А.А.: С 70-х годов в нашу повседневную жизнь входят корпорации, которые изготавливают еду, одежду, отвечают за наш досуг. Человек начинает проводить очень много времени в торговых центрах. При этом он не знает, как шьется его одежда, как готовятся куриные ножки в KFC; не знает, как делаются гамбургеры и в каких условиях производят кока-колу.

В.П.: Иначе говоря, все идет от страха потерять контроль над процессом?

А.А.: Контроль уже потерян, он делегирован непонятно кому, и появляются страшные истории о крысе в гамбургере, а дальше все приходит к тому, что в «ИКЕА» детей воруют. Мы боимся корпораций, которым делегировали свои семейные функции производителя еды и воспитателя детей.

Если завтра война

В.П.: Есть еще одно явление, связанное с советскими городскими легендами: это истории о будущей войне, а особенно — о ядерной войне.
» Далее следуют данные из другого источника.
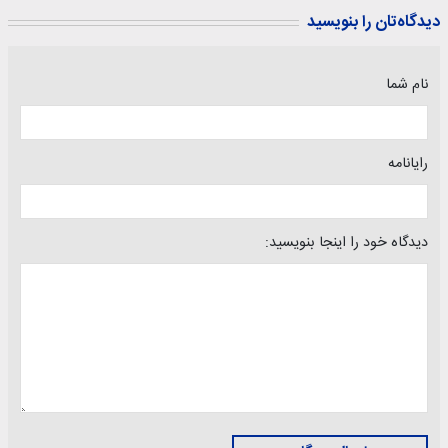
دیدگاه‌تان را بنویسید
نام شما
رایانامه
دیدگاه خود را اینجا بنویسید: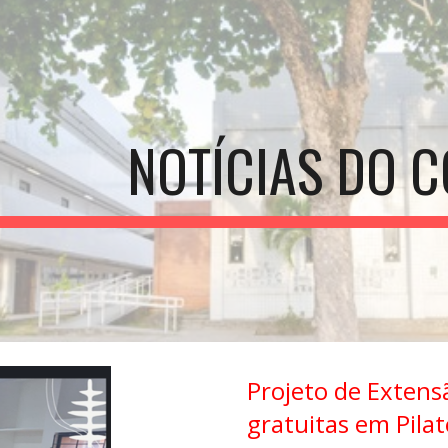
ip to main content
Skip to navigat
NOTÍCIAS DO C
Projeto de Extens
gratuitas em Pilat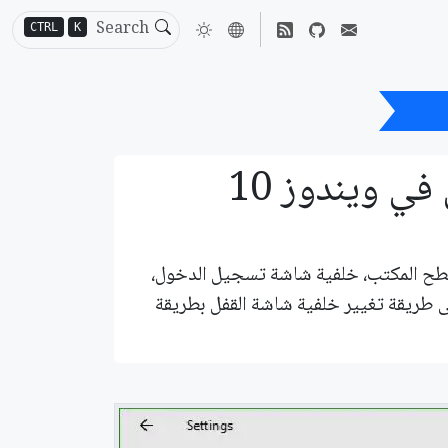
CTRL
K
 10
ي ويندوز 10
 خلفية سطح المكتب، خلفية شاشة تسجيل الدخول،
 طريقة تغيير خلفية شاشة القفل بطريقة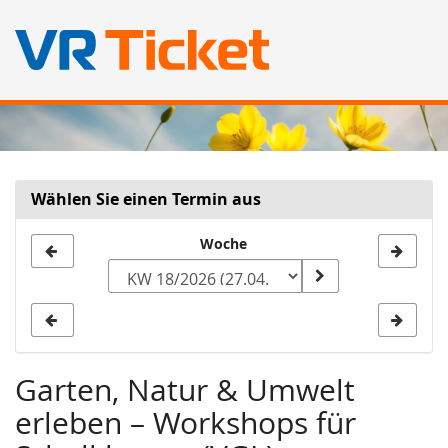
Zum
Haupt-
Inhalt
springen
Wählen Sie einen Termin aus
Woche
Woche
zur
Anzeige
auswählen
Garten, Natur & Umwelt
erleben – Workshops für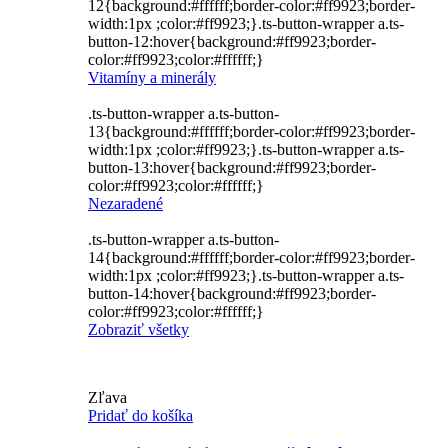
12{background:#ffffff;border-color:#ff9923;border-
width:1px ;color:#ff9923;}.ts-button-wrapper a.ts-
button-12:hover{background:#ff9923;border-
color:#ff9923;color:#ffffff;}
Vitamíny a minerály
.ts-button-wrapper a.ts-button-
13{background:#ffffff;border-color:#ff9923;border-
width:1px ;color:#ff9923;}.ts-button-wrapper a.ts-
button-13:hover{background:#ff9923;border-
color:#ff9923;color:#ffffff;}
Nezaradené
.ts-button-wrapper a.ts-button-
14{background:#ffffff;border-color:#ff9923;border-
width:1px ;color:#ff9923;}.ts-button-wrapper a.ts-
button-14:hover{background:#ff9923;border-
color:#ff9923;color:#ffffff;}
Zobraziť všetky
Zľava
Pridať do košíka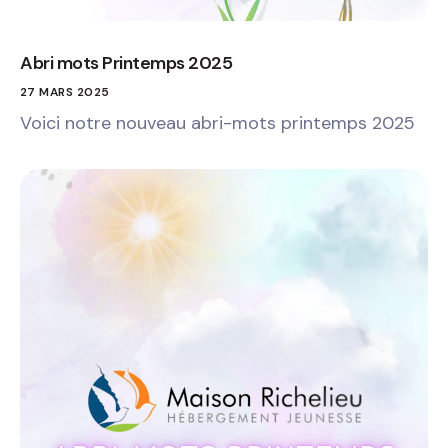
Abri mots Printemps 2025
27 MARS 2025
Voici notre nouveau abri-mots printemps 2025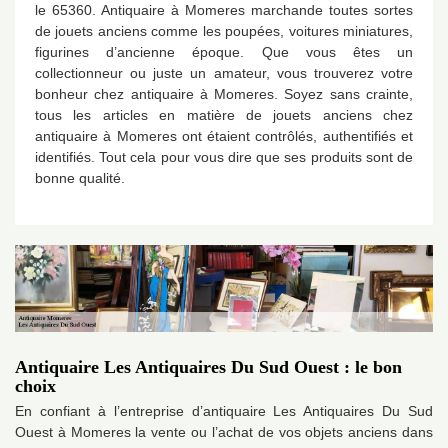
le 65360. Antiquaire à Momeres marchande toutes sortes
de jouets anciens comme les poupées, voitures miniatures,
figurines d’ancienne époque. Que vous êtes un
collectionneur ou juste un amateur, vous trouverez votre
bonheur chez antiquaire à Momeres. Soyez sans crainte,
tous les articles en matière de jouets anciens chez
antiquaire à Momeres ont étaient contrôlés, authentifiés et
identifiés. Tout cela pour vous dire que ses produits sont de
bonne qualité.
Antiquaire Les Antiquaires Du Sud Ouest : le bon
choix
En confiant à l’entreprise d’antiquaire Les Antiquaires Du Sud
Ouest à Momeres la vente ou l’achat de vos objets anciens dans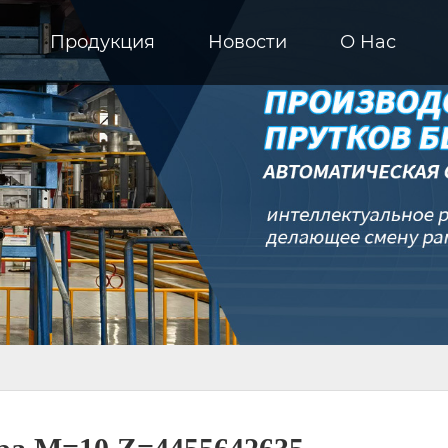
Продукция
Новости
О Hас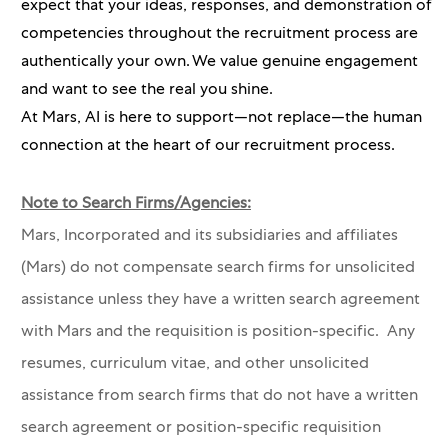
expect that your ideas, responses, and demonstration of
competencies throughout the recruitment process are
authentically your own. We value genuine engagement
and want to see the real you shine.
At Mars, AI is here to support—not replace—the human
connection at the heart of our recruitment process.
Note to Search Firms/Agencies:
Mars, Incorporated and its subsidiaries and affiliates
(Mars) do not compensate search firms for unsolicited
assistance unless they have a written search agreement
with Mars and the requisition is position-specific. Any
resumes, curriculum vitae, and other unsolicited
assistance from search firms that do not have a written
search agreement or position-specific requisition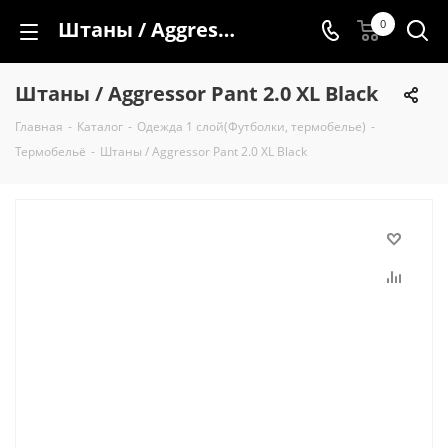
Штаны / Aggressor Pant 2.0 XL Black
0
Штаны / Aggressor Pant 2.0 XL Black
Главная
-
Каталог
-
Одежда 1 слой(Футболки, термобелье)
-
Термобельё
-
Штаны / Aggressor Pant 2.0 XL Black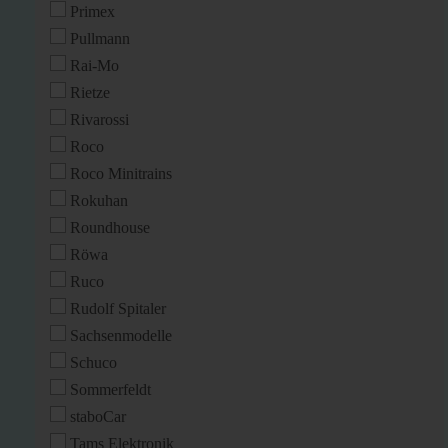
Primex
Pullmann
Rai-Mo
Rietze
Rivarossi
Roco
Roco Minitrains
Rokuhan
Roundhouse
Röwa
Ruco
Rudolf Spitaler
Sachsenmodelle
Schuco
Sommerfeldt
staboCar
Tams Elektronik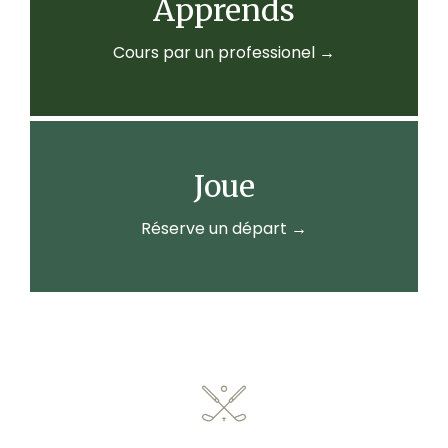
Apprends
Cours par un professionel →
Joue
Réserve un départ →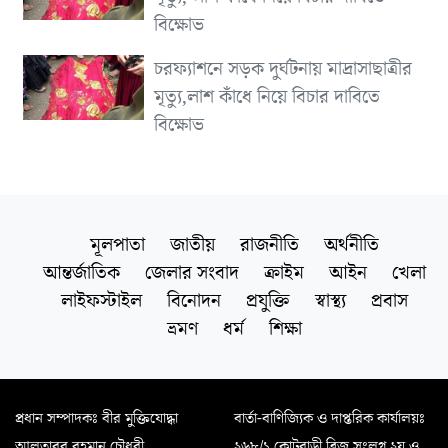
বিক্ষোভ
চরফ্যাশনে সড়ক দুর্ঘটনায় মাদ্রাসাছাত্রীর
মৃত্যু,লাশ কাঁধে নিয়ে বিচার দাবিতে
বিক্ষোভ
মূলপাতা
জাতীয়
রাজনীতি
অর্থনীতি
আন্তর্জাতিক
জেলার সংবাদ
ক্রাইম
আইন
খেলা
লাইফস্টাইল
বিনোদন
প্রযুক্তি
স্বাস্থ্য
প্রবাস
ভ্রমণ
ধর্ম
শিক্ষা
প্রধান সম্পাদকঃ বীর মুক্তিযোদ্ধা
বার্তা-বাণিজ্যিক ও দাপ্তরিক কার্যালয়ঃ
আলতাবুর রহমান চৌধুরী
২৬৮/১ কোটবাড়ী ব্রিজ সংলগ্ন ২য় ও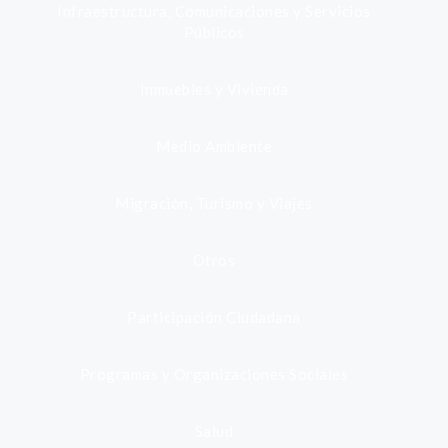
Infraestructura, Comunicaciones y Servicios
Públicos
Inmuebles y Vivienda
Medio Ambiente
Migración, Turismo y Viajes
Otros
Participación Ciudadana
Programas y Organizaciones Sociales
Salud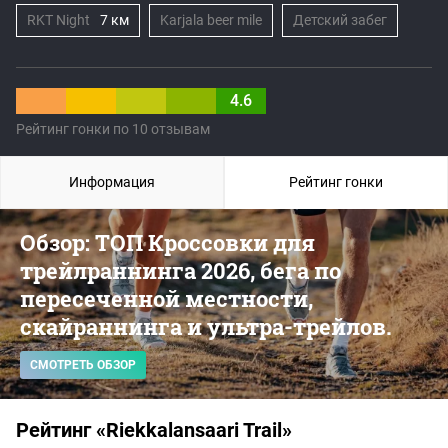
RKT Night
7 км
Karjala beer mile
Детский забег
4.6
Рейтинг гонки по 10 отзывам
Информация
Рейтинг гонки
Обзор: ТОП Кроссовки для
трейлраннинга 2026, бега по
пересеченной местности,
скайраннинга и ультра-трейлов.
СМОТРЕТЬ ОБЗОР
Рейтинг «Riekkalansaari Trail»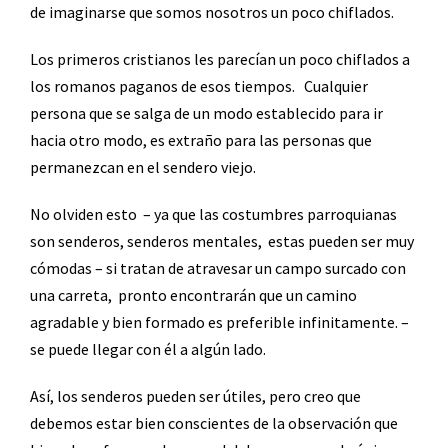
de imaginarse que somos nosotros un poco chiflados.
Los primeros cristianos les parecían un poco chiflados a
los romanos paganos de esos tiempos.
Cualquier
persona que se salga de un modo establecido para ir
hacia otro modo, es extraño para las personas que
permanezcan en el sendero viejo.
No olviden esto
– ya que las costumbres parroquianas
son senderos, senderos mentales,
estas pueden ser muy
cómodas – si tratan de atravesar un campo surcado con
una carreta,
pronto encontrarán que un camino
agradable y bien formado es preferible infinitamente. –
se puede llegar con él a algún lado.
Así, los senderos pueden ser útiles, pero creo que
debemos estar bien conscientes de la observación que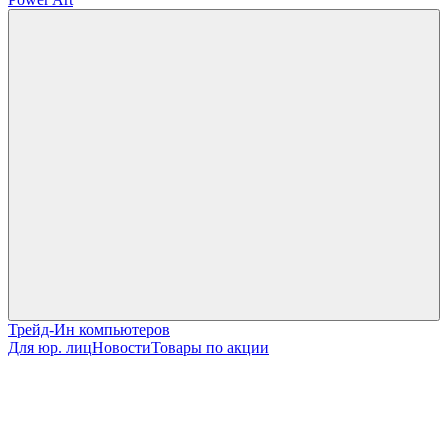
Трейд-Ин компьютеров
Для юр. лиц
Новости
Товары по акции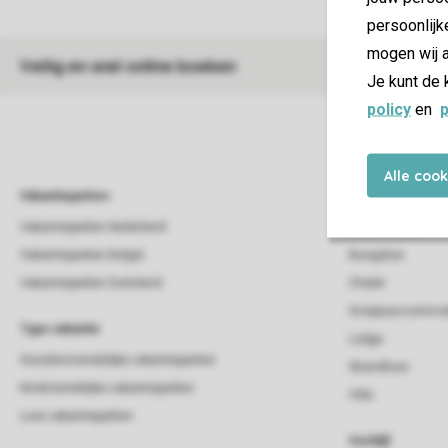
persoonlijk
mogen wij a
Veilig en snel online boeken
Je kunt de 
policy
en
p
Alle coo
Vakantieparken
Vakantieverblijf
Vakantieparken Nederland
Beach house
Vakantieparken België
Bungalow
Vakantieparken Duitsland
Chalet
Groepsaccommod
Type vakantie
Lodge
Huisdiervriendelijke vakantieparken
Strandhuis
Kindvriendelijke vakantieparken
Villa
Luxe vakantieparken
Verblijf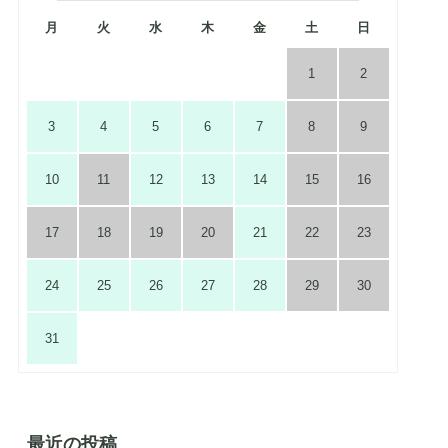
月
火
水
木
金
土
日
1
2
3
4
5
6
7
8
9
10
11
12
13
14
15
16
17
18
19
20
21
22
23
24
25
26
27
28
29
30
31
最近の投稿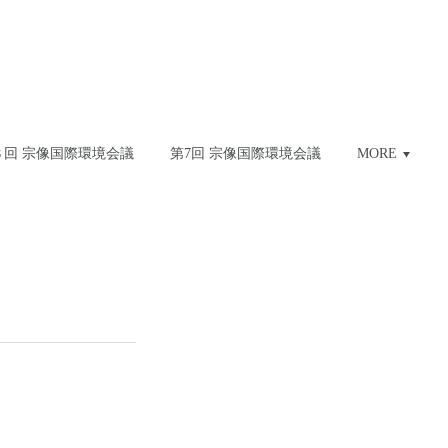
８回 宗像国際環境会議
第7回 宗像国際環境会議
MORE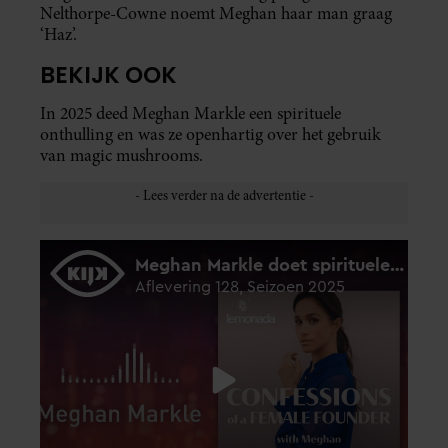
Nelthorpe-Cowne noemt Meghan haar man graag
‘Haz’.
BEKIJK OOK
In 2025 deed Meghan Markle een spirituele
onthulling en was ze openhartig over het gebruik
van magic mushrooms.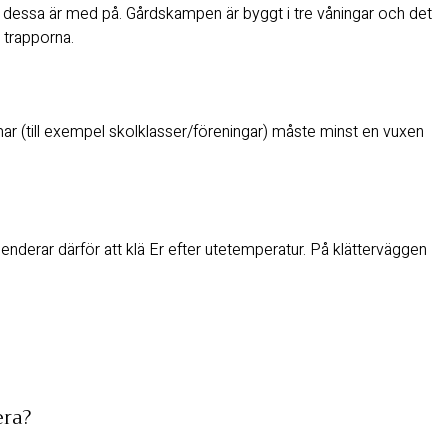
oll dessa är med på. Gårdskampen är byggt i tre våningar och det
 trapporna.
ar (till exempel skolklasser/föreningar) måste minst en vuxen
erar därför att klä Er efter utetemperatur. På klätterväggen
era?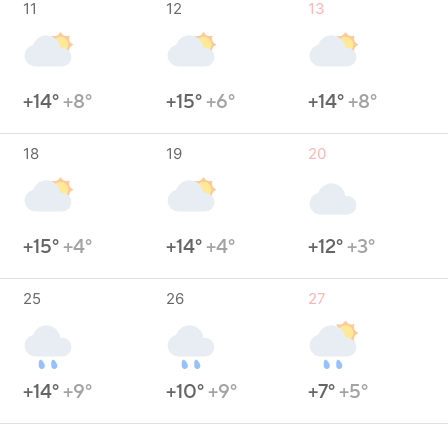
11
12
13
+14°
+8°
+15°
+6°
+14°
+8°
18
19
20
+15°
+4°
+14°
+4°
+12°
+3°
25
26
27
+14°
+9°
+10°
+9°
+7°
+5°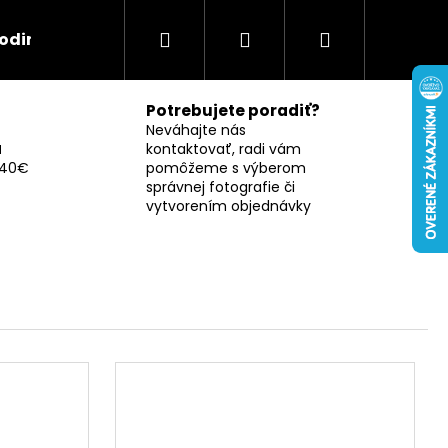
Hľadať
Prihlásenie
Nákupný
odina
Záujmy
Pre páry
S menom
Potrebujete poradiť?
košík
Neváhajte nás
a
kontaktovať, radi vám
 40€
pomôžeme s výberom
správnej fotografie či
vytvorením objednávky
A "TAKTO VYZERÁ
Nasledujúce
30 ML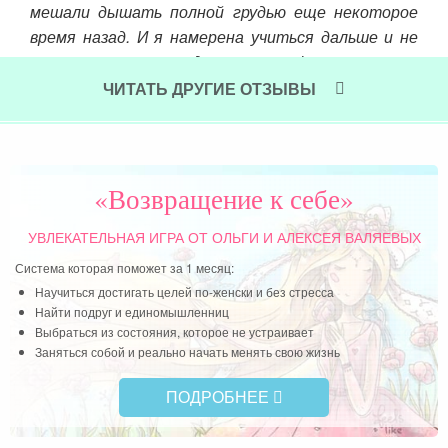
мешали дышать полной грудью еще некоторое
Успе
время назад. И я намерена учиться дальше и не
останавливаться на достигнутом!
Чит
ЧИТАТЬ ДРУГИЕ ОТЗЫВЫ
Читать далее »
«Возвращение к себе»
УВЛЕКАТЕЛЬНАЯ ИГРА
ОТ ОЛЬГИ И АЛЕКСЕЯ ВАЛЯЕВЫХ
Система которая поможет за 1 месяц:
Научиться достигать целей по-женски и без стресса
Найти подруг и единомышленниц
Выбраться из состояния, которое не устраивает
Заняться собой и реально начать менять свою жизнь
ПОДРОБНЕЕ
Нет ли у вас ощущения, что сейчас такие легенды пытаются вернуть к жизни нынешней изоляционистской риторикой? Когда тебе страшно, ты не думаешь о том, какой в стране плохой режим.

А.К.: Риторика, которая напоминает времена холодной войны, действительно есть. Но нет такой массированной военной и антивоенной пропаганды, детям в школе не показывают диафильмы с картинками ядерного апокалипсиса и не говорят, что нужно приготовить специальный раствор из натертого хозяйственного мыла, пропитать им свою одежду и бежать в бомбоубежище. Или что у американского президента есть чемоданчик с красной кнопкой, вот он на нее нажмет, и мир расколется пополам, как это говорили детям последнего советского поколения.

В.П.: То есть милитаристская риторика работает вхолостую?

А.А.: У нее есть интересный боковой эффект. Проводя интервью с учителями и родителями, мы замечаем в их словах мотив, которого не было еще лет пять назад: новые «противники» (а это Европа, которую мы спасли, а теперь она «вот так с нами поступает») угрожают отнять у детей нашу историю. Наши дети читают западные книжки, дети смотрят западные фильмы, а враги специально переписывают историю наших побед.

Переодевание детей в военную форму во время «Бессмертного полка» или во время игры в «Зарницу» — это форма борьбы за сохранение истории насильственным методом.

В.П.: Это проходит со временем?

А.А.: История с Украиной стала чудовищным триггером. Люди в России почувствовали, что одиноки, что другие страны к нам плохо относятся, что они потеряли братский народ — и это все требует моральной компенсации. В результате появляются новые «Зарницы» и милитаристские «Бессмертные полки». Возможно, через несколько лет все пройдет, но предсказать, как поведет себя общественное мнение, как и городская легенда на его основе, практически невозможно.